Below are entries; copy exactly the lines from the one with "s muscles sont" through the one with "l de 4h. Avec", both included, and leave out the rest.

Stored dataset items
########

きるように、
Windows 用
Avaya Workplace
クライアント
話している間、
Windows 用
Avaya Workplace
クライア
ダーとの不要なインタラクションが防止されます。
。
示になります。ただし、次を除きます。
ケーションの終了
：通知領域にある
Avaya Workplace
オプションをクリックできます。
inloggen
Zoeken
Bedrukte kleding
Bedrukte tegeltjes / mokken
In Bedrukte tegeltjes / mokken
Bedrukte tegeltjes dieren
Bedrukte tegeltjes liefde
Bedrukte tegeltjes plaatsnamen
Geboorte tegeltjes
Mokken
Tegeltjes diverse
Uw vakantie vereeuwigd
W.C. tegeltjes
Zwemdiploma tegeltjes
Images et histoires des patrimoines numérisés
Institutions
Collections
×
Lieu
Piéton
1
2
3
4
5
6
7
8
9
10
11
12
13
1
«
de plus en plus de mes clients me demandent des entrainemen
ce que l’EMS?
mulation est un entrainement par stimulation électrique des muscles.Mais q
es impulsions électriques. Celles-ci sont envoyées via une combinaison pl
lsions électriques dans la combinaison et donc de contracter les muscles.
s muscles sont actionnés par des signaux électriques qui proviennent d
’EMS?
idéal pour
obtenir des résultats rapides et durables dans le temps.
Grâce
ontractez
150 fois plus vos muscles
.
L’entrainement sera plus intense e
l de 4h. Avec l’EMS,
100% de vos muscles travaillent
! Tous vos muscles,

########

— Answer box —
s muscles sont actionnés par des signaux électriques qui proviennent d
’EMS?
idéal pour
obtenir des résultats rapides et durables dans le temps.
Grâce
ontractez
150 fois plus vos muscles
.
L’entrainement sera plus intense e
l de 4h. Avec l’EMS,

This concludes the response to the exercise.